La crise migratoire est un défi majeur que devront relever les différents gouvernements qui succéderont au vôtre, monsieur le ministre. C'est une réalité : nous n'en sommes qu'au début.
Je me félicite que l'on mette en oeuvre une politique de coopération avec les pays tiers : c'est ce que je demandais dans les premiers communiqués que j'ai publiés sur le sujet.
Cette affaire inspire néanmoins un double malaise. Le premier est suscité par l'attitude de l'Allemagne. Je sais bien qu'officiellement tout baigne au sein du couple franco-allemand, moteur de l'Europe – un moteur diesel ? C'est le discours officiel : « Embrassons-nous Folleville », il n'y a aucun problème, nous sommes solidaires de l'Allemagne, etc. Je regrette, mais l'Allemagne ne semble guère solidaire de la France ni des autres États. Voyons les choses en face : Mme Merkel a commis une faute monumentale en annonçant que le pays attendait 800 000 réfugiés, et elle est maintenant confrontée à de graves problèmes internes qui ne vont faire que croître et embellir. On n'a pas le droit que dire que tout va bien. Tôt ou tard, il faudra s'expliquer ; cela ne signifie pas que l'on va se fâcher – de toute façon, l'Allemagne est un partenaire obligé.
Le second sujet de malaise est la Turquie. Il y a là un gros problème, que le voyage de Mme Merkel a d'ailleurs aggravé. À cet égard, la question posée par François Fillon tout à l'heure en séance n'avait rien d'inopportun. À ce propos, monsieur le ministre, le Gouvernement n'a rien dit sur le discours scandaleux de M. Erdoğan à Strasbourg, un discours qui a été tenu dans des conditions rocambolesques – je pense par exemple à la manière dont les journalistes femmes ont été dirigées vers une partie de la salle pour ne pas être mêlées aux autres. Cet accueil de 12 000 Turcs avait paraît-il été interdit dans les Länder allemands. Mais nous, nous leur ouvrons les bras, sans rien dire ! C'est une violation directe de la souveraineté française. J'ai posé une question écrite au Gouvernement à ce sujet.
En outre, on connaît la duplicité de la politique étrangère de la Turquie dans la région. Je la dénonce depuis longtemps, Mme Guigou le sait bien. Pourtant, je le répète, la Turquie est un partenaire incontournable en Méditerranée. C'est une grande puissance.
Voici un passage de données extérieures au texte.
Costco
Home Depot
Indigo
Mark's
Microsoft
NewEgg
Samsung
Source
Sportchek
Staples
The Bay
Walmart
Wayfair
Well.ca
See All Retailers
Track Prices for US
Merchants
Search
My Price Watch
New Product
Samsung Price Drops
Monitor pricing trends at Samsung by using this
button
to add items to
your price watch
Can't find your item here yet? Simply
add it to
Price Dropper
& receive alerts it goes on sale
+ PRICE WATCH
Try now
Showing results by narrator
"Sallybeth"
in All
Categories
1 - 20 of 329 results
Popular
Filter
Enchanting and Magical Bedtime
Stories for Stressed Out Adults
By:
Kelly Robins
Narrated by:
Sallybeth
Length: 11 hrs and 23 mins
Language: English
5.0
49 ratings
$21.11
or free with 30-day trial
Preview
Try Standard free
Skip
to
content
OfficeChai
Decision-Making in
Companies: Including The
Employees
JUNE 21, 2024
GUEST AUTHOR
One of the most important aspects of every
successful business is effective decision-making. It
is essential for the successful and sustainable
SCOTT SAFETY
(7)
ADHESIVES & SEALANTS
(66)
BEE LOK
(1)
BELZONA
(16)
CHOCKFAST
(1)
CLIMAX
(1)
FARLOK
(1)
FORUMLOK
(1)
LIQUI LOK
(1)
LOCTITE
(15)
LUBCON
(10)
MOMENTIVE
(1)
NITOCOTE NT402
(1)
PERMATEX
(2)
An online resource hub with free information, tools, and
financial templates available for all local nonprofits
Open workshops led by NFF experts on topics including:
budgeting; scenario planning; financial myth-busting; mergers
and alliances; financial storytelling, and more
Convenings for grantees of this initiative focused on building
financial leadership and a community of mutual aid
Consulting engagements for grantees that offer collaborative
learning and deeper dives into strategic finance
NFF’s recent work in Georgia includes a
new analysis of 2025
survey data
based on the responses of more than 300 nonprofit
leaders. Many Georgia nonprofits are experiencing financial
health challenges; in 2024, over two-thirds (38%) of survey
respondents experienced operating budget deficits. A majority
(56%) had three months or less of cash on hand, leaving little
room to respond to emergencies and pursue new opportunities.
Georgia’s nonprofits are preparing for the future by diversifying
Mais, là aussi, il faudra bien que nous ayons quelques explications avec son gouvernement, qui incarne parfois l'archétype même de la duplicité.
Enfin, en ce qui concerne Frontex et la directive Retour, cessons de nous illusionner. Ce n'est pas Frontex, même avec un corps européen, qui va empêcher les flux migratoires, ou alors vous en viendrez à construire un véritable mur tout le long des frontières européennes, comme entre les États-Unis et le Mexique. C'est une refonte de l'ensemble du système qu'il faut, une politique qui dise clairement : « désolés, on ne rentre pas en Europe ». Bien sûr, nous devons étudier la situation des personnes qui peuvent relever de la convention de Genève, qui nous lie. Mais nous ne pouvons continuer ainsi. Il faut dépasser l'utopie, monsieur le ministre !
Quant à la directive Retour, j'aimerais bien savoir comment cela va se passer, car le problème n'est pas la politique de retour, mais l'accueil dans les États où les migrants doivent rentrer. J'attends donc de voir ce qui va ressortir du sommet de La Valette.